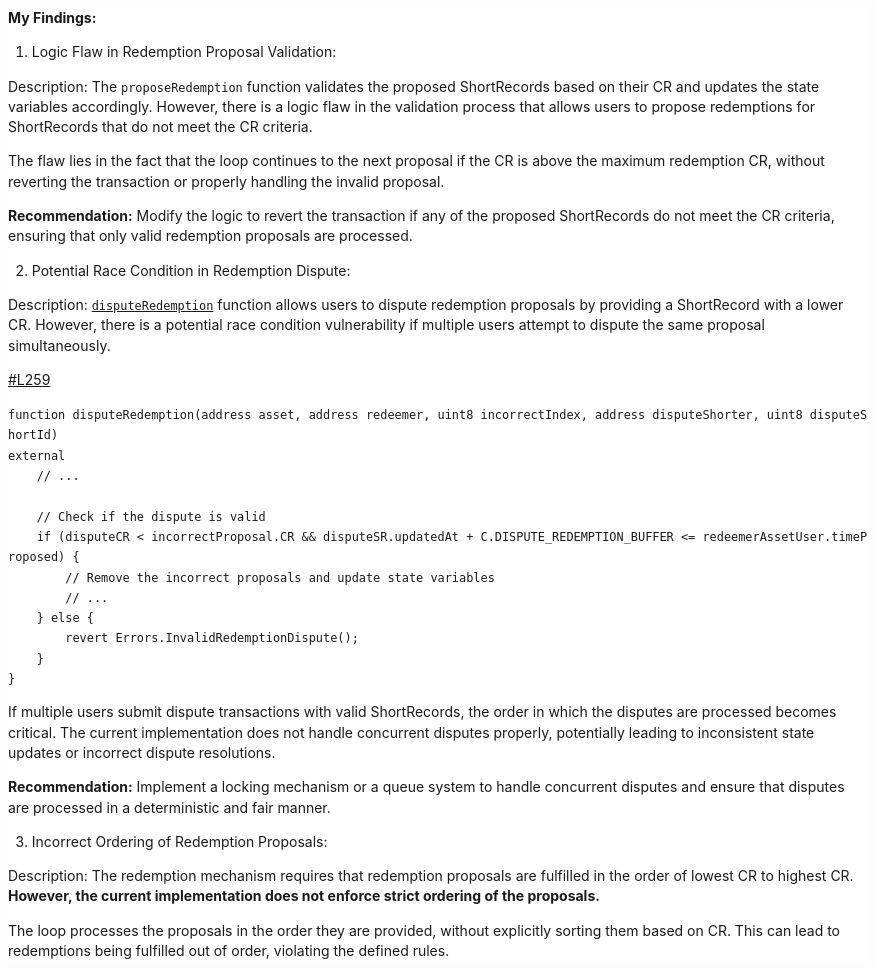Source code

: **My Findings:**

1. Logic Flaw in Redemption Proposal Validation:

Description: The `proposeRedemption` function validates the proposed ShortRecords based on their CR and updates the state variables accordingly. However, there is a logic flaw in the validation process that allows users to propose redemptions for ShortRecords that do not meet the CR criteria.

The flaw lies in the fact that the loop continues to the next proposal if the CR is above the maximum redemption CR, without reverting the transaction or properly handling the invalid proposal.

**Recommendation:** Modify the logic to revert the transaction if any of the proposed ShortRecords do not meet the CR criteria, ensuring that only valid redemption proposals are processed.

2. Potential Race Condition in Redemption Dispute:

Description: [`disputeRedemption`](https://github.com/code-423n4/2024-03-dittoeth/blob/91faf46078bb6fe8ce9f55bcb717e5d2d302d22e/contracts/facets/RedemptionFacet.sol#L224-L301) function allows users to dispute redemption proposals by providing a ShortRecord with a lower CR. However, there is a potential race condition vulnerability if multiple users attempt to dispute the same proposal simultaneously.

[#L259](https://github.com/code-423n4/2024-03-dittoeth/blob/91faf46078bb6fe8ce9f55bcb717e5d2d302d22e/contracts/facets/RedemptionFacet.sol#L259-L260)

```solidity
function disputeRedemption(address asset, address redeemer, uint8 incorrectIndex, address disputeShorter, uint8 disputeShortId)
external
    // ...

    // Check if the dispute is valid
    if (disputeCR < incorrectProposal.CR && disputeSR.updatedAt + C.DISPUTE_REDEMPTION_BUFFER <= redeemerAssetUser.timeProposed) {
        // Remove the incorrect proposals and update state variables
        // ...
    } else {
        revert Errors.InvalidRedemptionDispute();
    }
}
```

If multiple users submit dispute transactions with valid ShortRecords, the order in which the disputes are processed becomes critical. The current implementation does not handle concurrent disputes properly, potentially leading to inconsistent state updates or incorrect dispute resolutions.

**Recommendation:** Implement a locking mechanism or a queue system to handle concurrent disputes and ensure that disputes are processed in a deterministic and fair manner.

3. Incorrect Ordering of Redemption Proposals:

Description: The redemption mechanism requires that redemption proposals are fulfilled in the order of lowest CR to highest CR. **However, the current implementation does not enforce strict ordering of the proposals.**

The loop processes the proposals in the order they are provided, without explicitly sorting them based on CR. This can lead to redemptions being fulfilled out of order, violating the defined rules.
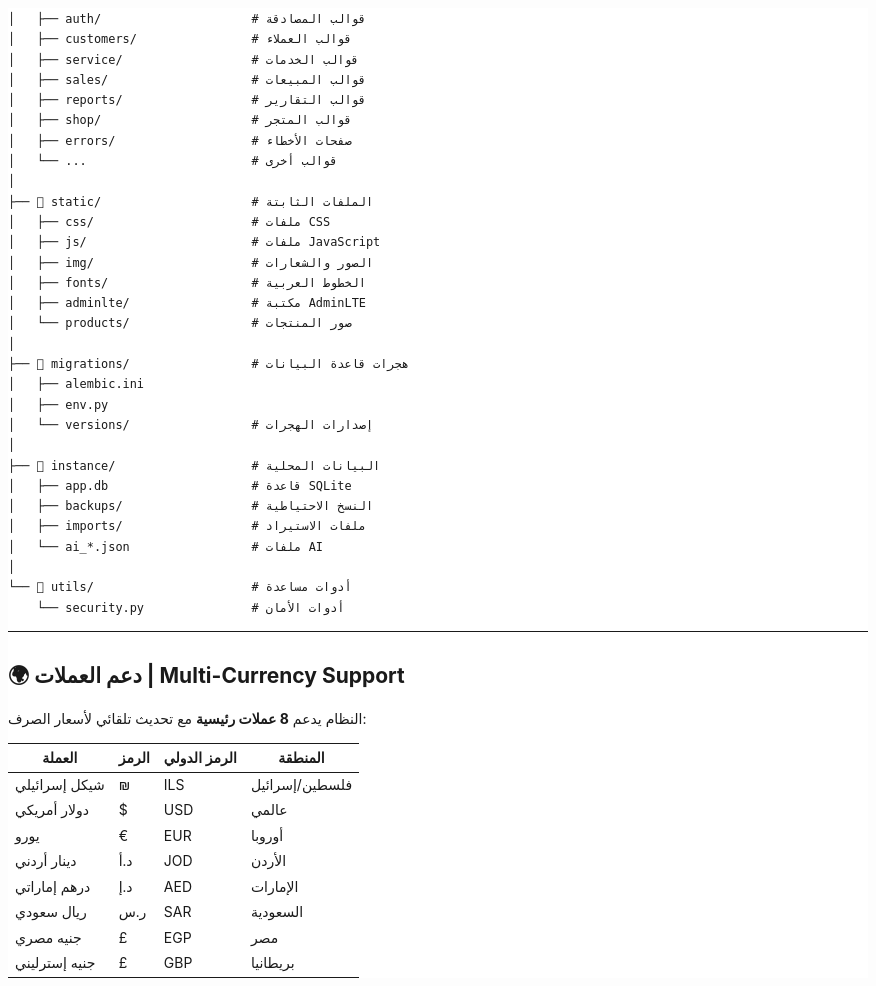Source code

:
 ```
│   ├── auth/                     # قوالب المصادقة
│   ├── customers/                # قوالب العملاء
│   ├── service/                  # قوالب الخدمات
│   ├── sales/                    # قوالب المبيعات
│   ├── reports/                  # قوالب التقارير
│   ├── shop/                     # قوالب المتجر
│   ├── errors/                   # صفحات الأخطاء
│   └── ...                       # قوالب أخرى
│
├── 📁 static/                     # الملفات الثابتة
│   ├── css/                      # ملفات CSS
│   ├── js/                       # ملفات JavaScript
│   ├── img/                      # الصور والشعارات
│   ├── fonts/                    # الخطوط العربية
│   ├── adminlte/                 # مكتبة AdminLTE
│   └── products/                 # صور المنتجات
│
├── 📁 migrations/                 # هجرات قاعدة البيانات
│   ├── alembic.ini
│   ├── env.py
│   └── versions/                 # إصدارات الهجرات
│
├── 📁 instance/                   # البيانات المحلية
│   ├── app.db                    # قاعدة SQLite
│   ├── backups/                  # النسخ الاحتياطية
│   ├── imports/                  # ملفات الاستيراد
│   └── ai_*.json                 # ملفات AI
│
└── 📁 utils/                      # أدوات مساعدة
    └── security.py               # أدوات الأمان
```

---

## 🌍 دعم العملات | Multi-Currency Support

النظام يدعم **8 عملات رئيسية** مع تحديث تلقائي لأسعار الصرف:

| العملة | الرمز | الرمز الدولي | المنطقة |
|--------|------|--------------|---------|
| شيكل إسرائيلي | ₪ | ILS | فلسطين/إسرائيل |
| دولار أمريكي | $ | USD | عالمي |
| يورو | € | EUR | أوروبا |
| دينار أردني | د.أ | JOD | الأردن |
| درهم إماراتي | د.إ | AED | الإمارات |
| ريال سعودي | ر.س | SAR | السعودية |
| جنيه مصري | £ | EGP | مصر |
| جنيه إسترليني | £ | GBP | بريطانيا |

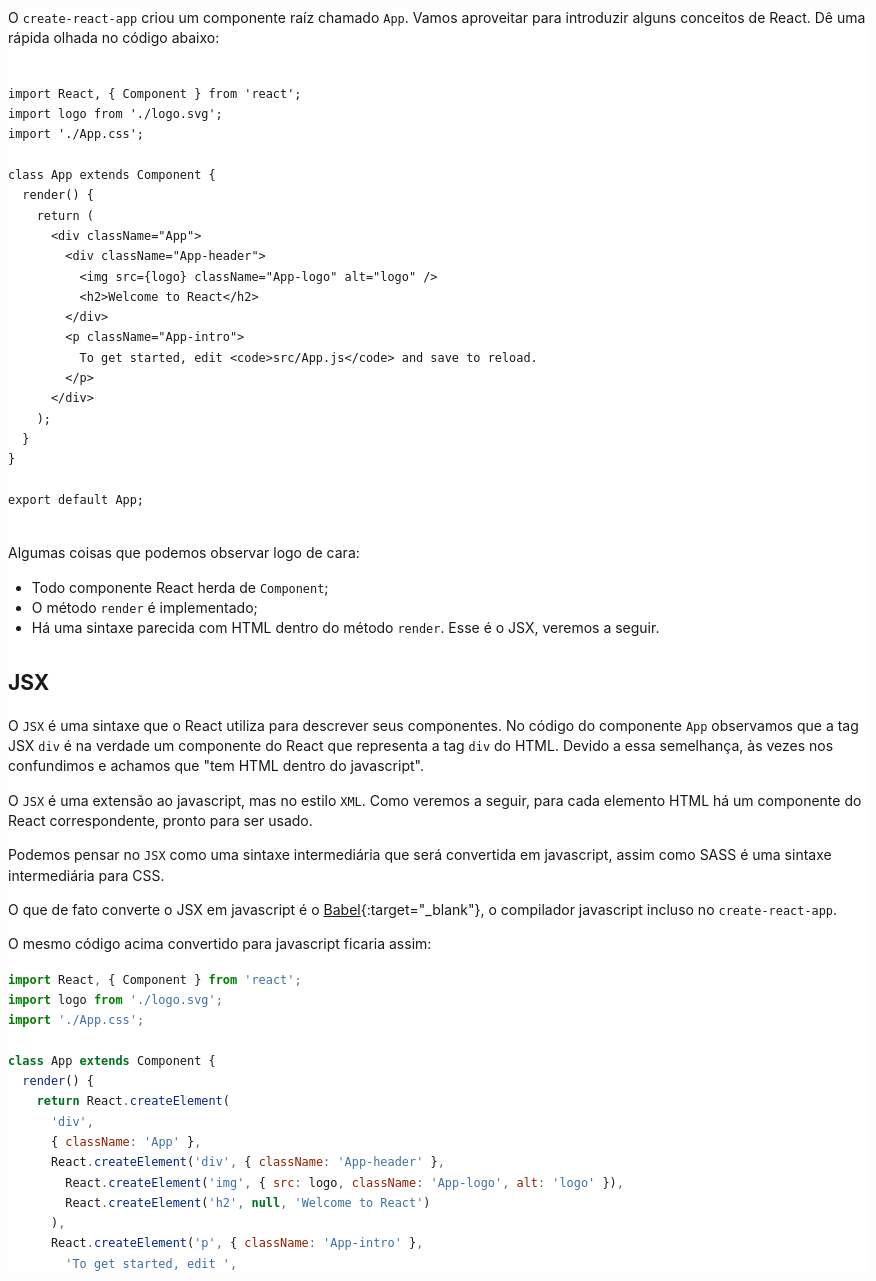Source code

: O ```create-react-app``` criou um componente raíz chamado ```App```. Vamos aproveitar para introduzir alguns conceitos de React. Dê uma rápida olhada no código abaixo:

<pre class="line-numbers "><code class="language-jsx">
import React, { Component } from 'react';
import logo from './logo.svg';
import './App.css';

class App extends Component {
  render() {
    return (
      &lt;div className="App"&gt;
        &lt;div className="App-header"&gt;
          &lt;img src={logo} className="App-logo" alt="logo" /&gt;
          &lt;h2&gt;Welcome to React&lt;/h2&gt;
        &lt;/div&gt;
        &lt;p className="App-intro"&gt;
          To get started, edit &lt;code&gt;src/App.js&lt;/code&gt; and save to reload.
        &lt;/p&gt;
      &lt;/div&gt;
    );
  }
}

export default App;

</code></pre>

Algumas coisas que podemos observar logo de cara:

- Todo componente React herda de ```Component```;
- O método ```render``` é implementado;
- Há uma sintaxe parecida com HTML dentro do método ```render```. Esse é o JSX, veremos a seguir.

JSX
---

O ```JSX``` é uma sintaxe que o React utiliza para descrever seus componentes. No código do componente ```App``` observamos que a tag JSX ```div``` é na verdade um componente do React que representa a tag ```div``` do HTML. Devido a essa semelhança, às vezes nos confundimos e achamos que "tem HTML dentro do javascript".

O ```JSX``` é uma extensão ao javascript, mas no estilo ```XML```. Como veremos a seguir, para cada elemento HTML há um componente do React correspondente, pronto para ser usado.

Podemos pensar no ```JSX``` como uma sintaxe intermediária que será convertida em javascript, assim como SASS é uma sintaxe intermediária para CSS.

O que de fato converte o JSX em javascript é o [Babel](https://babeljs.io/]){:target="_blank"}, o compilador javascript incluso no ```create-react-app```.

O mesmo código acima convertido para javascript ficaria assim:

``` jsx
import React, { Component } from 'react';
import logo from './logo.svg';
import './App.css';

class App extends Component {
  render() {
    return React.createElement(
      'div',
      { className: 'App' },
      React.createElement('div', { className: 'App-header' },
        React.createElement('img', { src: logo, className: 'App-logo', alt: 'logo' }),
        React.createElement('h2', null, 'Welcome to React')
      ),
      React.createElement('p', { className: 'App-intro' },
        'To get started, edit ',
```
────────────────
For the string "header", show each line of the listing where it appears.

        &lt;div className="App-header"&gt;
      React.createElement('div', { className: 'App-header' },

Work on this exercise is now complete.